[Entries taken from a collection]
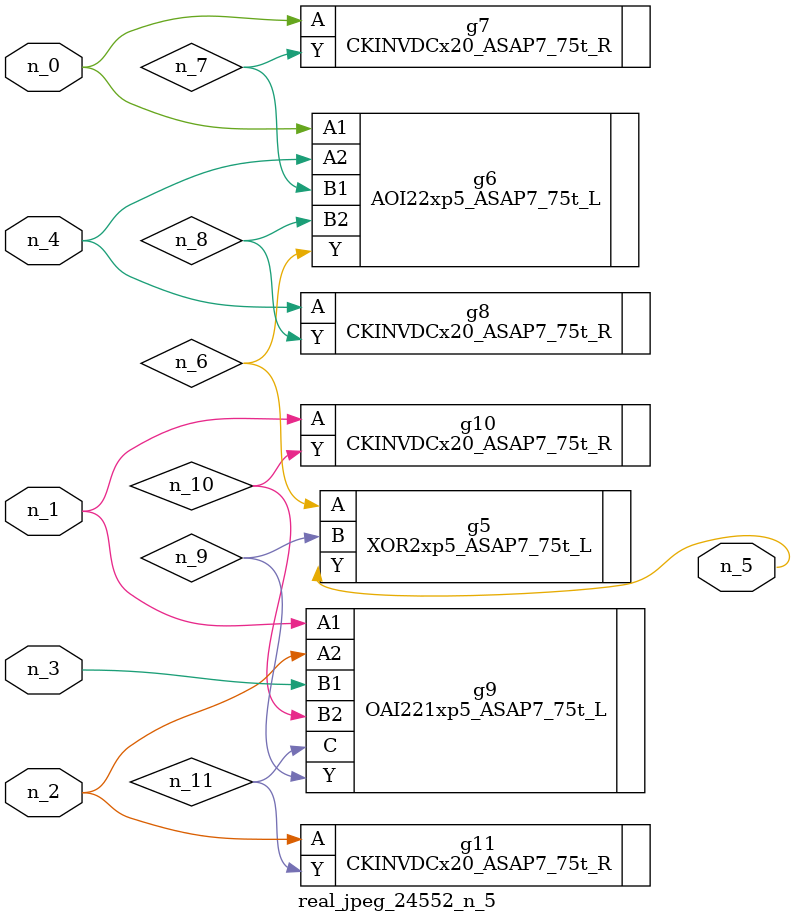
<source format=v>
module real_jpeg_24552_n_5 (n_4, n_0, n_1, n_2, n_3, n_5);

input n_4;
input n_0;
input n_1;
input n_2;
input n_3;

output n_5;

wire n_8;
wire n_11;
wire n_6;
wire n_7;
wire n_10;
wire n_9;

AOI22xp5_ASAP7_75t_L g6 ( 
.A1(n_0),
.A2(n_4),
.B1(n_7),
.B2(n_8),
.Y(n_6)
);

CKINVDCx20_ASAP7_75t_R g7 ( 
.A(n_0),
.Y(n_7)
);

OAI221xp5_ASAP7_75t_L g9 ( 
.A1(n_1),
.A2(n_2),
.B1(n_3),
.B2(n_10),
.C(n_11),
.Y(n_9)
);

CKINVDCx20_ASAP7_75t_R g10 ( 
.A(n_1),
.Y(n_10)
);

CKINVDCx20_ASAP7_75t_R g11 ( 
.A(n_2),
.Y(n_11)
);

CKINVDCx20_ASAP7_75t_R g8 ( 
.A(n_4),
.Y(n_8)
);

XOR2xp5_ASAP7_75t_L g5 ( 
.A(n_6),
.B(n_9),
.Y(n_5)
);


endmodule
</source>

### What to produce
Quote all the lines above exactly as given. Do not include the pictures.

### Written response
<source format=v>
module real_jpeg_24552_n_5 (n_4, n_0, n_1, n_2, n_3, n_5);

input n_4;
input n_0;
input n_1;
input n_2;
input n_3;

output n_5;

wire n_8;
wire n_11;
wire n_6;
wire n_7;
wire n_10;
wire n_9;

AOI22xp5_ASAP7_75t_L g6 ( 
.A1(n_0),
.A2(n_4),
.B1(n_7),
.B2(n_8),
.Y(n_6)
);

CKINVDCx20_ASAP7_75t_R g7 ( 
.A(n_0),
.Y(n_7)
);

OAI221xp5_ASAP7_75t_L g9 ( 
.A1(n_1),
.A2(n_2),
.B1(n_3),
.B2(n_10),
.C(n_11),
.Y(n_9)
);

CKINVDCx20_ASAP7_75t_R g10 ( 
.A(n_1),
.Y(n_10)
);

CKINVDCx20_ASAP7_75t_R g11 ( 
.A(n_2),
.Y(n_11)
);

CKINVDCx20_ASAP7_75t_R g8 ( 
.A(n_4),
.Y(n_8)
);

XOR2xp5_ASAP7_75t_L g5 ( 
.A(n_6),
.B(n_9),
.Y(n_5)
);


endmodule
</source>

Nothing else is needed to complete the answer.